Activist to Lead Anti-War Campaign

Hartford Courant

March 18, 2008 – The manager of anti-war candidate Ned Lamont’s 2006 Senate campaign was named Monday as coordinator of a $20 million nationwide effort to oppose the war in Iraq as a continuing economic disaster.

Tom Swan is the manager of Iraq Campaign 2008, an effort to tie the war to an issue with a higher profile: the struggling U.S. economy.

“The public is already with us on this,” Swan said in a telephone interview.
Several cornerstones of the Democratic anti-war political base back the campaign, including a pioneer in Netroots activism, MoveOn.org, and one of the nation’s most politically active unions, the Service Employees International Union.

Its launch coincides with the fifth anniversary on Wednesday of the U.S. invasion of Iraq and the publication of a book by two economists, Joseph Stiglitz and Linda Bilmes, who estimate that the cost of the war could range from $2.2 trillion to $5 trillion by 2017, far more than any previous estimate.

In “The Three Trillion Dollar War,” Stiglitz and Bilmes go far beyond actual military spending to include costs such as the long-term disabilities of wounded soldiers and oil-price increases that they attribute to the war.

Swan and the campaign already have adopted the $3 trillion estimate as fact.

“I am honored to be working with the growing alliance of organizations that make up the Iraq 2008 campaign to ensure that we bring an end to this misguided $3 trillion Iraq war,” Swan said in a statement the coalition issued.

The campaign is kicking off Wednesday with candlelight vigils across the country. In Connecticut, events are planned in Hartford, West Hartford, Meriden, Durham, Barkhamsted and at the University of Connecticut at Storrs.

Swan, 46, will keep his job as executive director of the Connecticut Citizen Action Group while he works on the Iraq project, but he has restructured the job.

In 2006, he took a nearly yearlong leave of absence to run Lamont’s campaign against Sen. Joseph I. Lieberman, then considered one of the biggest Democratic backers of the war.

Lamont defeated Lieberman in a Democratic primary, but Lieberman was re-elected as a petitioning candidate. Lieberman remains a member of the Senate Democratic Caucus, but he calls himself an “independent Democrat” and is actively working for the election of the Republican presidential nominee-in-waiting, John McCain.

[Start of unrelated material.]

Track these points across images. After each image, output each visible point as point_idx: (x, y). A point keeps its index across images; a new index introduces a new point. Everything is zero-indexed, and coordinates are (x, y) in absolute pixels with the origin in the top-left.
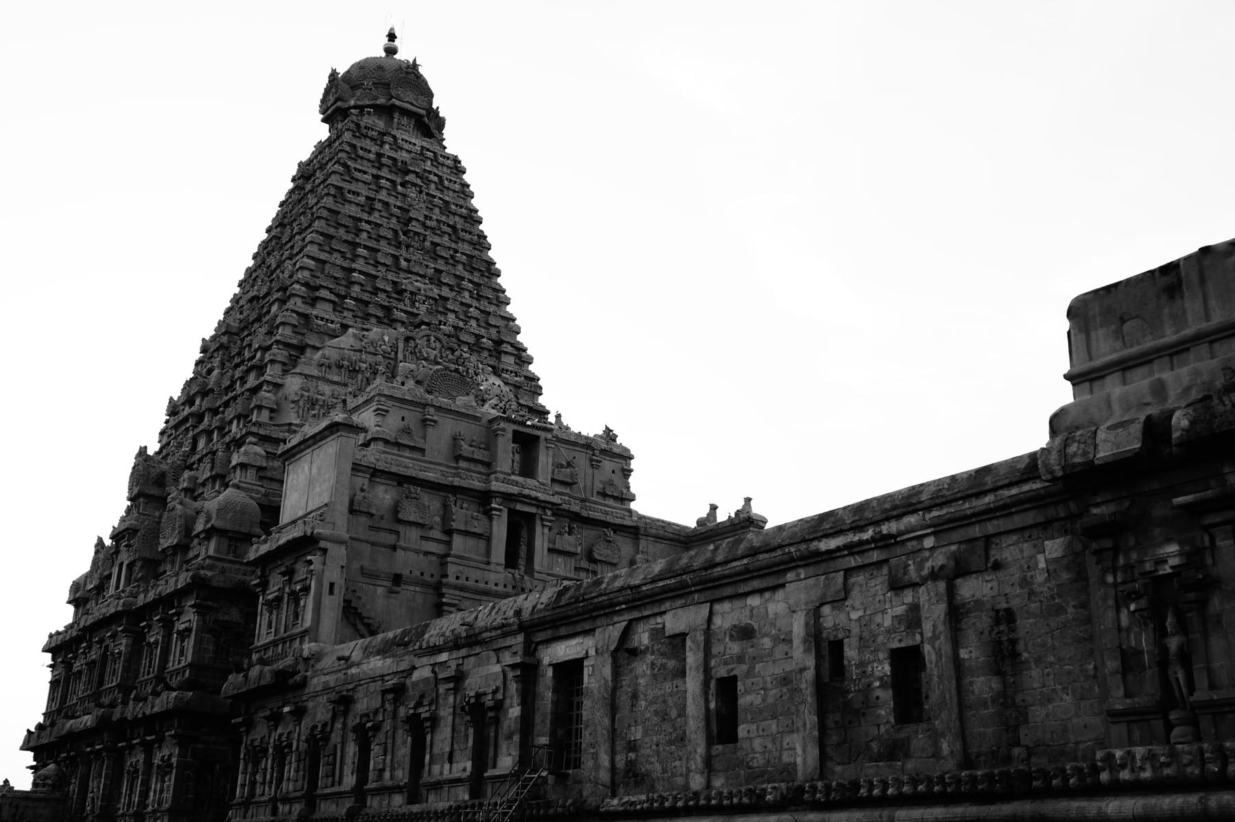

Lamont is backing Barack Obama, as is MoveOn.org and the SEIU. The other groups involved in the Iraq campaign are VoteVets.org, USAction, the Center for American Progress, the Campaign for America’s Future and Americans United For Change.

John Edwards, the former presidential candidate who has yet to endorse either Obama or Hillary Rodham Clinton, also is affiliated with the new anti-war effort.